My name is Sandra Mitrović. I’m a researcher at SUPSI, which is the University of Applied Sciences in southern Switzerland. More precisely, I work for IDSIA, the Dalle Molle Institute for research on Ai, a SUPSI institute.
In HIVEMIND, our main contribution is within Work Package 3, which focuses on developing a multi-agent collaborative framework for responsible software engineering.
We are leading this work package. Our goal is to develop and implement interaction mechanisms between different LLM-based agents, so that they collaborate towards the implementation of a common goal: responsible software generation. We’ll define interaction protocols and patterns between these agents, and we’ll validate and test them in order to achieve efficient and reliable solutions.
This multi-agent collaborative ecosystem will essentially serve as the backbone of HIVEMIND. It will then enable further customisation of LLM-based agents and provide specialised, multimodal software development support.

What excites you most about being part of the project?
This topic, multi-agent LLM-based systems, is a super-hot topic right now. A few years ago, everyone was talking about plain LLMs. Now everyone is talking about multi-agent systems.
I think it’s every researcher’s dream to work on something that is not only exciting and relevant, but also incredibly timely, and that’s exactly what this project offers.
For me personally, it’s really exciting not only to experiment with new ideas, but to see them in active use. Seeing our framework applied in real use cases, and hopefully beyond, is genuinely thrilling.

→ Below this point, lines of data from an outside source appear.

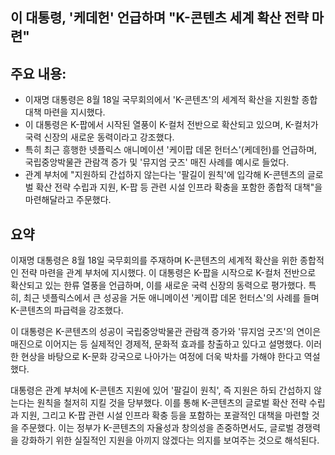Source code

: ## 이 대통령, '케데헌' 언급하며 "K-콘텐츠 세계 확산 전략 마련"

## 주요 내용:
*   이재명 대통령은 8월 18일 국무회의에서 'K-콘텐츠'의 세계적 확산을 지원할 종합 대책 마련을 지시했다.
*   이 대통령은 K-팝에서 시작된 열풍이 K-컬처 전반으로 확산되고 있으며, K-컬처가 국력 신장의 새로운 동력이라고 강조했다.
*   특히 최근 흥행한 넷플릭스 애니메이션 '케이팝 데몬 헌터스'(케데헌)를 언급하며, 국립중앙박물관 관람객 증가 및 '뮤지엄 굿즈' 매진 사례를 예시로 들었다.
*   관계 부처에 "지원하되 간섭하지 않는다는 '팔길이 원칙'에 입각해 K-콘텐츠의 글로벌 확산 전략 수립과 지원, K-팝 등 관련 시설 인프라 확충을 포함한 종합적 대책"을 마련해달라고 주문했다.

## 요약
이재명 대통령은 8월 18일 국무회의를 주재하며 K-콘텐츠의 세계적 확산을 위한 종합적인 전략 마련을 관계 부처에 지시했다. 이 대통령은 K-팝을 시작으로 K-컬처 전반으로 확산되고 있는 한류 열풍을 언급하며, 이를 새로운 국력 신장의 동력으로 평가했다. 특히, 최근 넷플릭스에서 큰 성공을 거둔 애니메이션 '케이팝 데몬 헌터스'의 사례를 들며 K-콘텐츠의 파급력을 강조했다.

이 대통령은 K-콘텐츠의 성공이 국립중앙박물관 관람객 증가와 '뮤지엄 굿즈'의 연이은 매진으로 이어지는 등 실제적인 경제적, 문화적 효과를 창출하고 있다고 설명했다. 이러한 현상을 바탕으로 K-문화 강국으로 나아가는 여정에 더욱 박차를 가해야 한다고 역설했다.

대통령은 관계 부처에 K-콘텐츠 지원에 있어 '팔길이 원칙', 즉 지원은 하되 간섭하지 않는다는 원칙을 철저히 지킬 것을 당부했다. 이를 통해 K-콘텐츠의 글로벌 확산 전략 수립과 지원, 그리고 K-팝 관련 시설 인프라 확충 등을 포함하는 포괄적인 대책을 마련할 것을 주문했다. 이는 정부가 K-콘텐츠의 자율성과 창의성을 존중하면서도, 글로벌 경쟁력을 강화하기 위한 실질적인 지원을 아끼지 않겠다는 의지를 보여주는 것으로 해석된다.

What challenges do you foresee for your work package?
Of course, there are several challenges. First, as we all know, LLMs can hallucinate. So, when you have multiple agents based on LLMs, that problem can become even more complex. Keeping that under control is essential.
Another challenge is generalisability. We need to develop a framework that works across different scenarios, we have five use cases in the project, all from different domains, using different tools, and following different software development life cycles.
On one hand, this diversity can help make our framework more robust and generalisable. But on the other, it will be very challenging to satisfy all the requirements at once. We’ll need serious consideration and prioritisation.
There’s also the challenge of competition. The pace at which new solutions are being proposed is incredible, and big players are involved. So yes, no pressure, but we do need to deliver.

What impact do you hope HIVEMIND will have on the industry?
Without being overly optimistic, I believe HIVEMIND will offer real added value, for our use case partners and for a wide range of domains that could benefit from this work. One of the best things is that we’re building an open-source solution. That makes the potential impact even greater.